The narrow issue raised by this appeal precludes the necessity of any detailed discussion of the evidence. The petitioner presented evidence to prove that while employed by respondent he received an injury to his head on April 5, 1961 and again on April 18, 1961; that after the April 18, 1961 incident he required medical and hospital care; and that he was incapacitated for work for a certain period of time.
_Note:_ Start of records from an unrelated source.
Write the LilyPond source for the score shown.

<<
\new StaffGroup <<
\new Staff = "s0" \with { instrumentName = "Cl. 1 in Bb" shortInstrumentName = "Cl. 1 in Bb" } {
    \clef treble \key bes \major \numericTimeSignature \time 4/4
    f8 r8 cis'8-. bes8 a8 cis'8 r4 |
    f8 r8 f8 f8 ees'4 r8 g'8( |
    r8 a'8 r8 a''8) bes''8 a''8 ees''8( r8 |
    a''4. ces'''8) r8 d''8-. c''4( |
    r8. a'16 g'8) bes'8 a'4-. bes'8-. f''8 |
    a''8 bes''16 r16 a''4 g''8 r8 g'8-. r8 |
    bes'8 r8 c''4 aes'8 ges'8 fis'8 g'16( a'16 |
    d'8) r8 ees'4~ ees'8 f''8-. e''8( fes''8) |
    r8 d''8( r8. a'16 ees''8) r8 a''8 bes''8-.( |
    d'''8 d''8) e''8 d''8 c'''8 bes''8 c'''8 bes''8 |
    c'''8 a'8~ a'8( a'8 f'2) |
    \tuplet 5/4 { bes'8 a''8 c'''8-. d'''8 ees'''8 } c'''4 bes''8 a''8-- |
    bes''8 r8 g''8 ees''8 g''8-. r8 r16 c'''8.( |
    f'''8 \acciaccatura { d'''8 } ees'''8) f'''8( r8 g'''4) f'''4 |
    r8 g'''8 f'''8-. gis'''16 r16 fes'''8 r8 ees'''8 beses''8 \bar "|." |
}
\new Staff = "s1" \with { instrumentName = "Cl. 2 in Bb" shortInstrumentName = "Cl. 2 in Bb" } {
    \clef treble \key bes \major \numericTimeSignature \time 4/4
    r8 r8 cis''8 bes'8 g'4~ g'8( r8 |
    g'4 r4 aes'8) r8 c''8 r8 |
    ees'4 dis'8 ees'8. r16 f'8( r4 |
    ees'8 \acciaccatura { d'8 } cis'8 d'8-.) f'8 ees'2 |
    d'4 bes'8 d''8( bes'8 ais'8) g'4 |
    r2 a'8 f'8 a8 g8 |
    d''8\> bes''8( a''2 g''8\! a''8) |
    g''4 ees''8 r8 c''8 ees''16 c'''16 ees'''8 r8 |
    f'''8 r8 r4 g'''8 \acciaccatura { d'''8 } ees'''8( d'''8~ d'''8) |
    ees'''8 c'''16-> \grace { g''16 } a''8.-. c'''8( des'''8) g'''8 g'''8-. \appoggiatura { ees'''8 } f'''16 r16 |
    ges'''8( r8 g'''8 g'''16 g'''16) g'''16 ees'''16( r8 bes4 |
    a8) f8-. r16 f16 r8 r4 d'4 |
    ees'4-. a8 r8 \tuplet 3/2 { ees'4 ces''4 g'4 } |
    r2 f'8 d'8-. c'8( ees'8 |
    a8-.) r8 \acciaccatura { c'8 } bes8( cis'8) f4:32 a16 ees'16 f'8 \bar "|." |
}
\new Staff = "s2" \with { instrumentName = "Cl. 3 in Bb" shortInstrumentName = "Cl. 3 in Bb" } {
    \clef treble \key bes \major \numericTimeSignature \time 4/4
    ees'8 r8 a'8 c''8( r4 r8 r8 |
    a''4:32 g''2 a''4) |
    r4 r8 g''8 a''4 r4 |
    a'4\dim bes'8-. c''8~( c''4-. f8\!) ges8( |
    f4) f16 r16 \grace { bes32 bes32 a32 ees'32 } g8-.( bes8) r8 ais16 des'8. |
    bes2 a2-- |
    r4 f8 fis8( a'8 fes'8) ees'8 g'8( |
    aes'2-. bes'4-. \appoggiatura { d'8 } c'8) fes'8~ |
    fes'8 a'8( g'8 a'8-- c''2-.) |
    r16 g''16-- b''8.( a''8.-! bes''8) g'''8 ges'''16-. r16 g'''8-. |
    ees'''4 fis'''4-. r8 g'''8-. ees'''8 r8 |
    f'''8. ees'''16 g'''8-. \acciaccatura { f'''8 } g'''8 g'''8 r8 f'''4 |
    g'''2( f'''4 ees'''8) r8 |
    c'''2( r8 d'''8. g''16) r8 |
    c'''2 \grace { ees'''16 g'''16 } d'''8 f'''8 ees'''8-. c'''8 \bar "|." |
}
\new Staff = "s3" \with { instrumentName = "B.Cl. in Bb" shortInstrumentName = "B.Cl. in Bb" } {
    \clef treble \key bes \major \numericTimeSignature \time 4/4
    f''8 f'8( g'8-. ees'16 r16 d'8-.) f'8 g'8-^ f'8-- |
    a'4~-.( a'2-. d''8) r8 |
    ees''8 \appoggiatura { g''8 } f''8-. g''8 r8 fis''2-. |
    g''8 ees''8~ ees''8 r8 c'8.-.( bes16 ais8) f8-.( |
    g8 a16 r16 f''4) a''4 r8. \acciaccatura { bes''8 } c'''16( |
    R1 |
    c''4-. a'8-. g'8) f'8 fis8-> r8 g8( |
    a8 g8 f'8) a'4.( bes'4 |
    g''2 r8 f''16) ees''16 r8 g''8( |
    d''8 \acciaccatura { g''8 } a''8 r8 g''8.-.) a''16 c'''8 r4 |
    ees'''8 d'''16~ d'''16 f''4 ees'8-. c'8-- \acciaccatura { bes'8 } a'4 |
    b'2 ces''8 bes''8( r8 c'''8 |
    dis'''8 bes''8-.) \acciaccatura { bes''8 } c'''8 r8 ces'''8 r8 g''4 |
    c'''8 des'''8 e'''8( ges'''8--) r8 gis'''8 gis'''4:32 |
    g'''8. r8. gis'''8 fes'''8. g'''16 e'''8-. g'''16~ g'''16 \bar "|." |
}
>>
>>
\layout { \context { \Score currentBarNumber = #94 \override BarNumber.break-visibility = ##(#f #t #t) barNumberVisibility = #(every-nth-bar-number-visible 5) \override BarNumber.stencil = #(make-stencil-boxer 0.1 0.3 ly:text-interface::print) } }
As we have already stated the commission found that he had failed to prove a compensable injury. If there is any legal evidence to support the commission's decree, this court has no power under our act to weigh the evidence and to determine for ourselves where the preponderance lies. Catoia v. Eastern Concrete Products Co., 84 R.I. 402, 404. On this appeal petitioner has the burden of persuading the court that there is no competent evidence to support the decree of the full commission. See Jillson v. Ross, 38 R.I. 145.
After a careful reading of the transcript we cannot say that he has sustained this burden. We need only refer to the testimony of Dr. J. Wallace Conklin who was called as a witness by respondent and whose qualification as a neurologist was admitted by petitioner. He testified in substance that he examined petitioner on May 17, 1961; that on the basis of his examination and history he diagnosed petitioner's condition as an anxiety attack; and that he did not attribute petitioner's condition to any incident related to his employment.
In our opinion Dr. Conklin's testimony supports the commission's decree and is therefore dispositive of this appeal. The fact that during cross-examination Dr. Conklin replied in the affirmative to a question by petitioner's counsel whether "this minor head injury precipitated an anxiety *300 attack" is of no legal significance. It was within the province of the commission to decide the weight to be given to Dr. Conklin's testimony after considering his testimony in its entirety.
The petitioner's contention that the commission overlooked or misconceived material evidence is not supported by the record. Nor is there any merit in his claim that the commission disregarded positive and unimpeached testimony. A careful examination of the transcript and exhibits discloses other evidence from which the commission could have reasonably inferred that the petitioner's condition was caused by factors other than the work-connected incidents about which the petitioner testified.
The petitioner's appeal is denied and dismissed, the decree appealed from is affirmed, and the cause is remanded to the workmen's compensation commission for further proceedings.